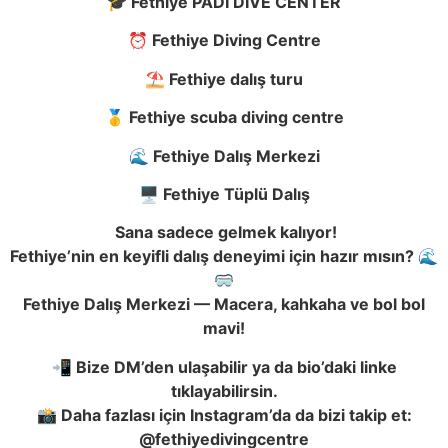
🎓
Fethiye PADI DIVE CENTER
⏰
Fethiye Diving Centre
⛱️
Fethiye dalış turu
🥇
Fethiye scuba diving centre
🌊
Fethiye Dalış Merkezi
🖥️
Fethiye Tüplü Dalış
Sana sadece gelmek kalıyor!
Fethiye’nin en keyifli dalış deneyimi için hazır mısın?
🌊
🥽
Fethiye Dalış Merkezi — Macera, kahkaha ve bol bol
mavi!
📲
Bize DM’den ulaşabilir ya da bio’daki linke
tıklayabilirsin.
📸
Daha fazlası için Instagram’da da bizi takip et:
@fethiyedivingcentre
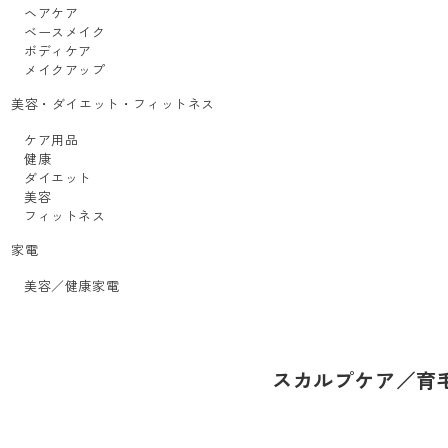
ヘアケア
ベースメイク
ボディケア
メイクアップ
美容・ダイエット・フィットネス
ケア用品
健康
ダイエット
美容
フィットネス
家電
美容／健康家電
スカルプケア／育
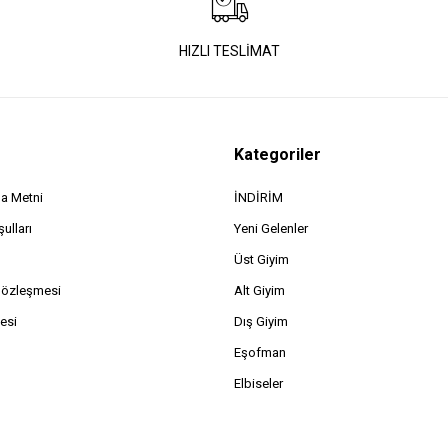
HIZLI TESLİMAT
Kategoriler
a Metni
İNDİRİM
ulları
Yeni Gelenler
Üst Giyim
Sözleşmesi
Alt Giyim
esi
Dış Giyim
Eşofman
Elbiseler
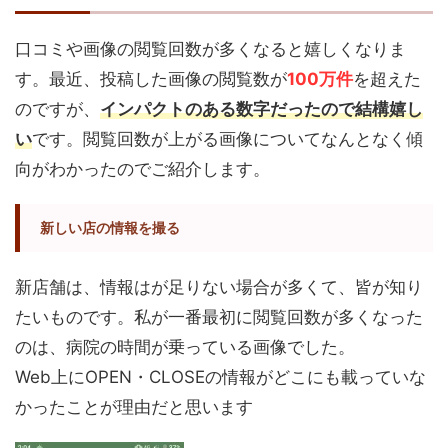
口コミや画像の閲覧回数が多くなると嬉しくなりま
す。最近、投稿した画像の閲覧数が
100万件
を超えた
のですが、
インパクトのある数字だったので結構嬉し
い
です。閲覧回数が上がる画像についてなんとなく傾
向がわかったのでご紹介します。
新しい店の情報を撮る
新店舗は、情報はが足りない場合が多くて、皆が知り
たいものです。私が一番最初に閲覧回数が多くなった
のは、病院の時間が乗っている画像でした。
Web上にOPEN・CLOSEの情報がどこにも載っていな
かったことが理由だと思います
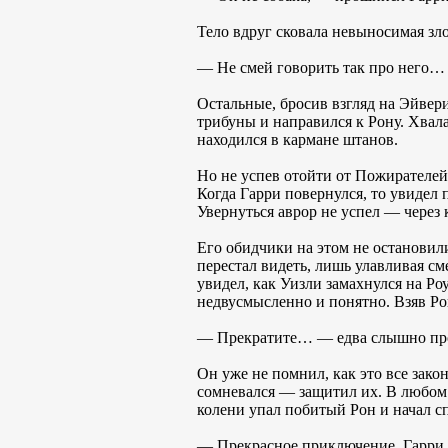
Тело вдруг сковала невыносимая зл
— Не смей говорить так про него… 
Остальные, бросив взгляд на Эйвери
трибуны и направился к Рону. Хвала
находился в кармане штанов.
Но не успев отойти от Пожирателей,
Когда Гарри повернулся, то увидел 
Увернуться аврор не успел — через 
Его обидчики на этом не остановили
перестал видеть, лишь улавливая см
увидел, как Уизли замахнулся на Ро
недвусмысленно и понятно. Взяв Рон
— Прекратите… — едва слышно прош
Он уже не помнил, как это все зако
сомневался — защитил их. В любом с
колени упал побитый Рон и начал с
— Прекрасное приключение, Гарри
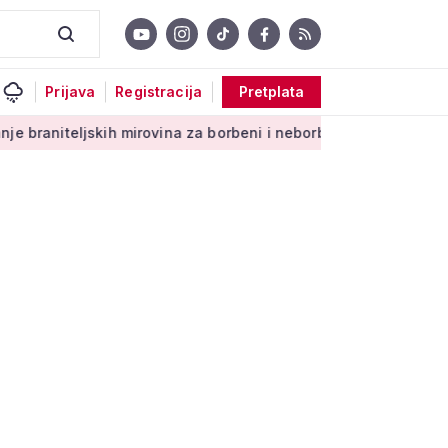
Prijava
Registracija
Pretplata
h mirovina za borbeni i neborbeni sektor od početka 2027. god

= THE PROBLEM =
Could you copy the text read from each of the records above, character for character, leaving the pictures out of your answer?

= RESPONSE FOR THIS EXERCISE =
🎓
Fethiye PADI DIVE CENTER
⏰
Fethiye Diving Centre
⛱️
Fethiye dalış turu
🥇
Fethiye scuba diving centre
🌊
Fethiye Dalış Merkezi
🖥️
Fethiye Tüplü Dalış
Sana sadece gelmek kalıyor!
Fethiye’nin en keyifli dalış deneyimi için hazır mısın?
🌊
🥽
Fethiye Dalış Merkezi — Macera, kahkaha ve bol bol
mavi!
📲
Bize DM’den ulaşabilir ya da bio’daki linke
tıklayabilirsin.
📸
Daha fazlası için Instagram’da da bizi takip et:
@fethiyedivingcentre
ヘアケア
ベースメイク
ボディケア
メイクアップ
美容・ダイエット・フィットネス
ケア用品
健康
ダイエット
美容
フィットネス
家電
美容／健康家電
スカルプケア／育
HIZLI TESLİMAT
Kategoriler
a Metni
İNDİRİM
ulları
Yeni Gelenler
Üst Giyim
Sözleşmesi
Alt Giyim
esi
Dış Giyim
Eşofman
Elbiseler
口コミや画像の閲覧回数が多くなると嬉しくなりま
す。最近、投稿した画像の閲覧数が
100万件
を超えた
のですが、
インパクトのある数字だったので結構嬉し
い
です。閲覧回数が上がる画像についてなんとなく傾
向がわかったのでご紹介します。
新しい店の情報を撮る
新店舗は、情報はが足りない場合が多くて、皆が知り
たいものです。私が一番最初に閲覧回数が多くなった
のは、病院の時間が乗っている画像でした。
Web上にOPEN・CLOSEの情報がどこにも載っていな
かったことが理由だと思います
Тело вдруг сковала невыносимая зл
— Не смей говорить так про него… 
Остальные, бросив взгляд на Эйвери
трибуны и направился к Рону. Хвала
находился в кармане штанов.
Но не успев отойти от Пожирателей,
Когда Гарри повернулся, то увидел 
Увернуться аврор не успел — через 
Его обидчики на этом не остановили
перестал видеть, лишь улавливая см
увидел, как Уизли замахнулся на Ро
недвусмысленно и понятно. Взяв Рон
— Прекратите… — едва слышно прош
Он уже не помнил, как это все зако
сомневался — защитил их. В любом с
колени упал побитый Рон и начал с
— Прекрасное приключение, Гарри
Prijava
Registracija
Pretplata
h mirovina za borbeni i neborbeni sektor od početka 2027. god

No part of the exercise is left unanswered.